**TEKS SUMBER**
------------------------------------
Bola.net - Tengah pekan ini, AC Milan dan Bologna akan berduel di final Coppa Italia. Laga di Stadio Olimpico ini bukan sekadar soal trofi, melainkan soal harga diri, momentum, dan penentuan musim. Bagi kedua tim, inilah titik balik yang bisa mengubah narasi sepanjang tahun.
Pertemuan terakhir mereka di Serie A memberi isyarat akan panasnya duel ini. Milan bangkit dari ketertinggalan untuk menang 3-1 di San Siro lewat gol Santiago Gimenez dan Christian Pulisic. Itu bukan hanya kemenangan, tapi peringatan keras bagi Bologna.
Kini semua mata tertuju ke kota Roma, tempat trofi dipertaruhkan. Di antara banyak kisah yang menyelimuti partai ini, satu hal pasti: tak akan ada ruang untuk kesalahan.
Luka Lama, Ambisi Baru

Bologna jelas belum melupakan luka di San Siro. Unggul lebih dulu, mereka akhirnya tumbang dan impian ke Liga Champions pun terguncang. Riccardo Orsolini, sang pencetak gol, tak menutupi rasa kecewanya.
“Kami memberi mereka nyawa,” katanya. “Kalau main seperti itu di Roma, kami bisa habis.” Ucapan yang memperlihatkan tekad sekaligus kekhawatiran.
Orsolini dan kawan-kawan ingin membalikkan keadaan dengan cepat. Bagi mereka, balas dendam paling nikmat bukanlah yang dingin, melainkan yang membara di final.
------------------------------------
**CUPLIKAN DAFTAR**

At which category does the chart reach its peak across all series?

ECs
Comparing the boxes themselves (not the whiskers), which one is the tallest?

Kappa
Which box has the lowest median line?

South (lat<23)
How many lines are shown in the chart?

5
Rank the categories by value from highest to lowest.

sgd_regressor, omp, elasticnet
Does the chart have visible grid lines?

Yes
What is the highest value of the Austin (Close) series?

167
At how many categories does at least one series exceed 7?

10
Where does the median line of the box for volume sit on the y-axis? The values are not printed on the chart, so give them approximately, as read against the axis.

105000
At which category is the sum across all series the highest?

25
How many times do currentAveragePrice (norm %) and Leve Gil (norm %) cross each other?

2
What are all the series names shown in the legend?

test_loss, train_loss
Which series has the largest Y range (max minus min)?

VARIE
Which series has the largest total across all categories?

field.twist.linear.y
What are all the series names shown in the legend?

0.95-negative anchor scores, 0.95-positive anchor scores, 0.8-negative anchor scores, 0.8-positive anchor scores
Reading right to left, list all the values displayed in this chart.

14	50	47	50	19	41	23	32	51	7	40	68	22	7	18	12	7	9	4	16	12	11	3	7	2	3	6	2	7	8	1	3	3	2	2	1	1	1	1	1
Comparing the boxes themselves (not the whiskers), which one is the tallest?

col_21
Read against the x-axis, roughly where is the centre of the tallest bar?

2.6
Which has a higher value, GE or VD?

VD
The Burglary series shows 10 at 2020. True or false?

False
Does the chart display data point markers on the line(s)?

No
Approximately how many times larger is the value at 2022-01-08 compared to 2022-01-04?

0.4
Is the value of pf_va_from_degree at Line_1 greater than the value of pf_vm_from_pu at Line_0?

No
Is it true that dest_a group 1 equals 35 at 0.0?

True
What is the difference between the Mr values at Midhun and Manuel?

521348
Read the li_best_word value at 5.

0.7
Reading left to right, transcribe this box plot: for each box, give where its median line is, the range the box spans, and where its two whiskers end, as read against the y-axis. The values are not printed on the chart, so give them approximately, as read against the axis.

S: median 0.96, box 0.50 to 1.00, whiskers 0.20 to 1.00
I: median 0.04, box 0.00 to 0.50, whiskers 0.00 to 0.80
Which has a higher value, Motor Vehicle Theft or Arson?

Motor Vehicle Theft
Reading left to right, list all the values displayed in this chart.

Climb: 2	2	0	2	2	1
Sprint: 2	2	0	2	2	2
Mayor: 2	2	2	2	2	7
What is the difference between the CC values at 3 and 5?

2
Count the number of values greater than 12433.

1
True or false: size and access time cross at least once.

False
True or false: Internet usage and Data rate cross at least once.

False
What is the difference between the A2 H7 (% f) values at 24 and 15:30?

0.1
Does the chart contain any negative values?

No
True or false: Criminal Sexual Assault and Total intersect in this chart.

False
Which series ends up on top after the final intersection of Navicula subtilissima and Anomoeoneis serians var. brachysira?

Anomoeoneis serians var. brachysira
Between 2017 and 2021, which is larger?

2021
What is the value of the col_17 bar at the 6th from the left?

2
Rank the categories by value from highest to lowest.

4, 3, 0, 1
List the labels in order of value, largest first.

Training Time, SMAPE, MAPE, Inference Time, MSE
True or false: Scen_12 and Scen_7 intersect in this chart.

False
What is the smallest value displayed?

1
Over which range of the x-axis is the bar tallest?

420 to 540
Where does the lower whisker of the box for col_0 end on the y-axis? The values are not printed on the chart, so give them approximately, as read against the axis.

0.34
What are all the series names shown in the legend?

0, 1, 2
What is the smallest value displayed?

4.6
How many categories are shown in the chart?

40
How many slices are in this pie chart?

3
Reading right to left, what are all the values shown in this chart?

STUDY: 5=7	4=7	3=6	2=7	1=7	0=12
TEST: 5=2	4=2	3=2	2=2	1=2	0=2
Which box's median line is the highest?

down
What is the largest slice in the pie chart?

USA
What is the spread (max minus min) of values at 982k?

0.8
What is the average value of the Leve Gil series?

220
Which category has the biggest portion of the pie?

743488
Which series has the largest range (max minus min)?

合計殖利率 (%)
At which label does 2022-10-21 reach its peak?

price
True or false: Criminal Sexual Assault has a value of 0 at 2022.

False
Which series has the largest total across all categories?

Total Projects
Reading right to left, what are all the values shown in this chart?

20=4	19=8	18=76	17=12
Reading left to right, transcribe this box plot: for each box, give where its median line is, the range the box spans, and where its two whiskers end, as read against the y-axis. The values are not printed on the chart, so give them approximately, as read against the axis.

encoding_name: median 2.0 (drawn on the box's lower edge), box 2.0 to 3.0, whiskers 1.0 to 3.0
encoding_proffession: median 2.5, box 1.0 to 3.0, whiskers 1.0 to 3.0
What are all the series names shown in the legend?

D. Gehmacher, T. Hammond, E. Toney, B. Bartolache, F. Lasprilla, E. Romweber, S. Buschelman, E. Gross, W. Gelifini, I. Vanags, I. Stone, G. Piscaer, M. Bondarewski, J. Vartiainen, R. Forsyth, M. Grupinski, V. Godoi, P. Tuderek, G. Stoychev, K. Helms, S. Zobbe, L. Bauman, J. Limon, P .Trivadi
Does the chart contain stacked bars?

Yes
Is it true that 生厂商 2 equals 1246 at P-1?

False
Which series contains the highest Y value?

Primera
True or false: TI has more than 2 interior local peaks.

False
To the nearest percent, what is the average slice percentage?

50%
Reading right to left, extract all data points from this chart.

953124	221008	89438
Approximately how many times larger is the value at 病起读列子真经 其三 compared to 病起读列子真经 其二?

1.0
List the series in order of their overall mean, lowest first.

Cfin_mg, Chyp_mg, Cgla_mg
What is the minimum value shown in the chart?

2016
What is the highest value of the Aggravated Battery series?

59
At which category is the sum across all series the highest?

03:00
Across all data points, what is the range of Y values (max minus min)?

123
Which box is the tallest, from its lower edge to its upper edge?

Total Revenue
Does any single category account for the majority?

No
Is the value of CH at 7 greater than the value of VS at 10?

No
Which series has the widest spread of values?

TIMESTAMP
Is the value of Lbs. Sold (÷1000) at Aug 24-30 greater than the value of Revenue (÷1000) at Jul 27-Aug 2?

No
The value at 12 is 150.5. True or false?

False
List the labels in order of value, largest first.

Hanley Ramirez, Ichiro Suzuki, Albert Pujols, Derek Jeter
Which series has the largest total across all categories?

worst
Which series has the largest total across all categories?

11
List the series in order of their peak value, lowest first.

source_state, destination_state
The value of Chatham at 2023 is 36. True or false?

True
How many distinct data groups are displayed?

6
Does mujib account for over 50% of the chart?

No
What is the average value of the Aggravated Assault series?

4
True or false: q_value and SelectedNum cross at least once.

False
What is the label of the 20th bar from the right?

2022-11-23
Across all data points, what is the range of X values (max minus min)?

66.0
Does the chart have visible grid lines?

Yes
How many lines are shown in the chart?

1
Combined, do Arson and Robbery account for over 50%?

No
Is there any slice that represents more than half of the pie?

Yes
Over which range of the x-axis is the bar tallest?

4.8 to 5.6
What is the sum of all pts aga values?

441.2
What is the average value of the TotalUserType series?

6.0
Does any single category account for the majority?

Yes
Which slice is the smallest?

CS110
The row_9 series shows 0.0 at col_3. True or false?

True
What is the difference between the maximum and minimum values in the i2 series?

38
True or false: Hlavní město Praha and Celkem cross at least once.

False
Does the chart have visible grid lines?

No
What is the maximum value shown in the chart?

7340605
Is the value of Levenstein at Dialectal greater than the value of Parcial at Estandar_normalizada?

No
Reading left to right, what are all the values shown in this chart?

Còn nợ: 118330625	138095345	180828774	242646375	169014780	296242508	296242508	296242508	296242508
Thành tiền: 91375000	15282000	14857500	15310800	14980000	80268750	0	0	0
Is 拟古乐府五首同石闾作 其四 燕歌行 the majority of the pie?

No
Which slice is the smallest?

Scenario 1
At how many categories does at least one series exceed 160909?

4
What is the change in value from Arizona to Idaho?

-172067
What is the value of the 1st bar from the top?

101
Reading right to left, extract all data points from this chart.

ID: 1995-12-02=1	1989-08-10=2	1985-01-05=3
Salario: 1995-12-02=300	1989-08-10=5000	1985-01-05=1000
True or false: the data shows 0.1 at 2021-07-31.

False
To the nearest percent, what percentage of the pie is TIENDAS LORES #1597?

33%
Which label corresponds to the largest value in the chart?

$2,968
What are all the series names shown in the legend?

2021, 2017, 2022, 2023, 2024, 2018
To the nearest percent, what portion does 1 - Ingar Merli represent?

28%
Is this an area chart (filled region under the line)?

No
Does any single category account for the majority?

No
------------------------------------
**PERMINTAAN TUGAS A**
Menurut teks sumber tentang final Coppa Italia, siapa saja yang mencetak gol untuk Milan dalam kemenangan 3-1 atas Bologna di San Siro?
**PERMINTAAN TUGAS B**
Tulis lanjutan teks sumber tentang final Coppa Italia, dimulai setelah kalimat terakhirnya.
Daftar ini tidak berkaitan dengan teks sumber.

**JAWABAN LATIHAN A**
Santiago Gimenez dan Christian Pulisic.

**JAWABAN LATIHAN B**
Balas Dendam Theo dan Leao

Tak hanya Bologna yang menyimpan dendam. Theo Hernandez dan Rafael Leao punya urusan yang belum selesai di Olimpico. Saat ditahan 2-2 oleh Roma September lalu, keduanya jadi sorotan karena tak ikut mendekat ke pelatih saat cooling break.
Kini, mereka kembali ke stadion itu dengan misi pribadi. Leao, yang absen di laga Serie A karena sanksi, siap tampil sejak awal. Dia ingin menulis sejarah, bukan hanya jadi figuran seperti di Supercoppa.
Theo dan Leao punya ambisi besar: membawa Milan meraih trofi ketiga mereka bersama klub. Kali ini, tak ada ruang untuk adegan pasif. Mereka ingin jadi aktor utama.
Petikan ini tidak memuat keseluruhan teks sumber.